We ended up fixing this by setting GOOGLE_APPLICATION_CREDENTIALS="/dev/null" which short-circuits that function and returns an error causing the google keychain to fallback to anonymous.
sorry for not posting yesterday already. I was contacting gitlab to make sure it is ok for me to write this message publicly, but now that the cat is out of the bag I must say it's quite hilarious. kaniko does what it is supposed to do perfectly well in this case :smile:.
Luckily the access token it receives can't be used for much, ie. downloading images doesn't work :rofl:. I tried to write the issue report into their logging system but got stuck because I couldn't guess their logstream name :rofl:.
I think we can still improve the situation out of the box for users. The fundamental problem is that if authentication works and a token is received it is of course used, but if the permissions on the token don't allow image pulling we simply give up. we never try to run without token as a fallback. Even better, when we first request the token we should already set the correct scope, then it should be denied and everything should work as expected.
I agree the situation can be improved. Currently the list of credential sources is hardcoded. Could that be a flag instead so it could be customized if you don't need specific ones, like Google, for example?
At the moment, what is the best recommended workaround for this? It should probably be added to the other bug and added to the documentation on gitlab while this continues. Using the public GCR would likely be a very common application case.
Good morning,
I did not yet receive an explicit ok from gitlab, but so far they said they are not concerned, so I think you're right it's due time to inform the other channel. I think @jameshartig's solution is the neatest so far as adding the feature flag impacts a lot more than just this bug, at least it also takes way longer to start a runner on their side (hence no default).
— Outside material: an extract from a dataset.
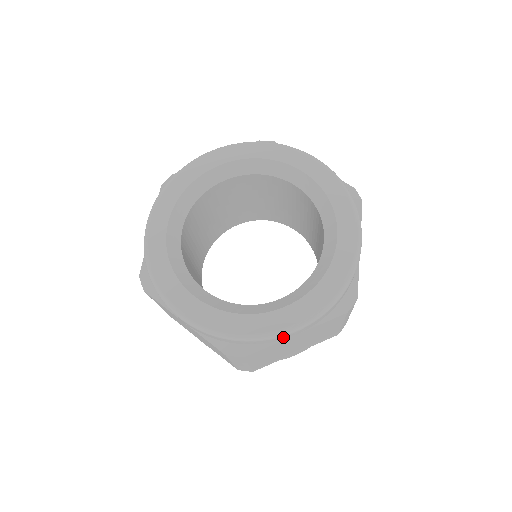
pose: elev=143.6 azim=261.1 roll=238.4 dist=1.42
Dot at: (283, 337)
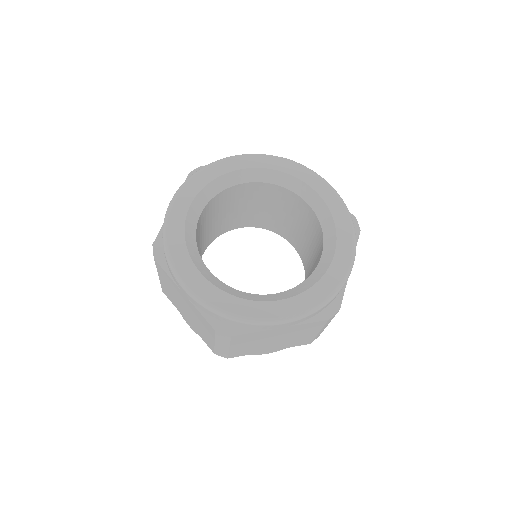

I agree the situation can be improved. Currently the list of credential sources is hardcoded. Could that be a flag instead so it could be customized if you don't need specific ones, like Google, for example?
in fear of repeating myself:
That's the downside of doing things implicitly, it works out of the box until it doesn't, and then everybody gets confused.
But I think even though the change would be easy it would be very difficult to get it in as it breaks both the user interface and philosophy.
I would agree that implicit is a bad idea. A good documentation that explains how this happens would be the preferred choice from my perspective. Otherwise, when you start trying to understand how it does something you end up with a question. So how does that even work? The behaviour becomes counterintuitive.
I think the default could be what is hardcoded now to not make it more complicated for anyone who is fine with the current keychain. Something like --cred-sources with a default value of "google,ecr,acr,gitlab".